Data supplied START

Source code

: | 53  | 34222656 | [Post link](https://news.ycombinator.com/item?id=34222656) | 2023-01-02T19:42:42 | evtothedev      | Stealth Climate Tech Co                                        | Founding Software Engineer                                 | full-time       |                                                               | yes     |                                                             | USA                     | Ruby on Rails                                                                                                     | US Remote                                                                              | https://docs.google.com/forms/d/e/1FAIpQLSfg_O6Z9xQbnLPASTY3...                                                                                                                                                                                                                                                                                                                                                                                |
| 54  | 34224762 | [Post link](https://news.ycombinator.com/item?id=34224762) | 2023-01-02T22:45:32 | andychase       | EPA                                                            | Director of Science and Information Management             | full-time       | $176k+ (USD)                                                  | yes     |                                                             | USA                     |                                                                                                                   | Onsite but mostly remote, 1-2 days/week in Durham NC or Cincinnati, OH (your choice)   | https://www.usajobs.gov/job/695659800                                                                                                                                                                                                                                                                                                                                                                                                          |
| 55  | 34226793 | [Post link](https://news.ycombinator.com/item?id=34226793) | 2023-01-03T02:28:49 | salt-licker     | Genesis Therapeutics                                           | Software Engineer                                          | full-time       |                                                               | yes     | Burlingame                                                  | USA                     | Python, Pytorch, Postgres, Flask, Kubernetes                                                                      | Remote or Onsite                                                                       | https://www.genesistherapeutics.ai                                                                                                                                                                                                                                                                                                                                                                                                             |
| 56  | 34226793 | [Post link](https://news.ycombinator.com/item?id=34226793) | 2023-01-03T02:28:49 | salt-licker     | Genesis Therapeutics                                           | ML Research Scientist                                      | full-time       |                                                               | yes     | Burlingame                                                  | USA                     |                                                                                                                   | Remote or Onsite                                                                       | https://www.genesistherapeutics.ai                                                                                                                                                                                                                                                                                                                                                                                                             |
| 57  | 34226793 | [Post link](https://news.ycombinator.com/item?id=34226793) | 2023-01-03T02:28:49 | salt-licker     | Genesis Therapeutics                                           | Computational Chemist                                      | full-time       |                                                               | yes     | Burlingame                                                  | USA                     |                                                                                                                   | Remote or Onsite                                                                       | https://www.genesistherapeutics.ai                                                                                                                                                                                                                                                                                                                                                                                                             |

Data supplied END

◆ What is being asked ◆
The records above are to be written out again word for word.

◆ Exercise response ◆
Source code

: | 53  | 34222656 | [Post link](https://news.ycombinator.com/item?id=34222656) | 2023-01-02T19:42:42 | evtothedev      | Stealth Climate Tech Co                                        | Founding Software Engineer                                 | full-time       |                                                               | yes     |                                                             | USA                     | Ruby on Rails                                                                                                     | US Remote                                                                              | https://docs.google.com/forms/d/e/1FAIpQLSfg_O6Z9xQbnLPASTY3...                                                                                                                                                                                                                                                                                                                                                                                |
| 54  | 34224762 | [Post link](https://news.ycombinator.com/item?id=34224762) | 2023-01-02T22:45:32 | andychase       | EPA                                                            | Director of Science and Information Management             | full-time       | $176k+ (USD)                                                  | yes     |                                                             | USA                     |                                                                                                                   | Onsite but mostly remote, 1-2 days/week in Durham NC or Cincinnati, OH (your choice)   | https://www.usajobs.gov/job/695659800                                                                                                                                                                                                                                                                                                                                                                                                          |
| 55  | 34226793 | [Post link](https://news.ycombinator.com/item?id=34226793) | 2023-01-03T02:28:49 | salt-licker     | Genesis Therapeutics                                           | Software Engineer                                          | full-time       |                                                               | yes     | Burlingame                                                  | USA                     | Python, Pytorch, Postgres, Flask, Kubernetes                                                                      | Remote or Onsite                                                                       | https://www.genesistherapeutics.ai                                                                                                                                                                                                                                                                                                                                                                                                             |
| 56  | 34226793 | [Post link](https://news.ycombinator.com/item?id=34226793) | 2023-01-03T02:28:49 | salt-licker     | Genesis Therapeutics                                           | ML Research Scientist                                      | full-time       |                                                               | yes     | Burlingame                                                  | USA                     |                                                                                                                   | Remote or Onsite                                                                       | https://www.genesistherapeutics.ai                                                                                                                                                                                                                                                                                                                                                                                                             |
| 57  | 34226793 | [Post link](https://news.ycombinator.com/item?id=34226793) | 2023-01-03T02:28:49 | salt-licker     | Genesis Therapeutics                                           | Computational Chemist                                      | full-time       |                                                               | yes     | Burlingame                                                  | USA                     |                                                                                                                   | Remote or Onsite                                                                       | https://www.genesistherapeutics.ai                                                                                                                                                                                                                                                                                                                                                                                                             |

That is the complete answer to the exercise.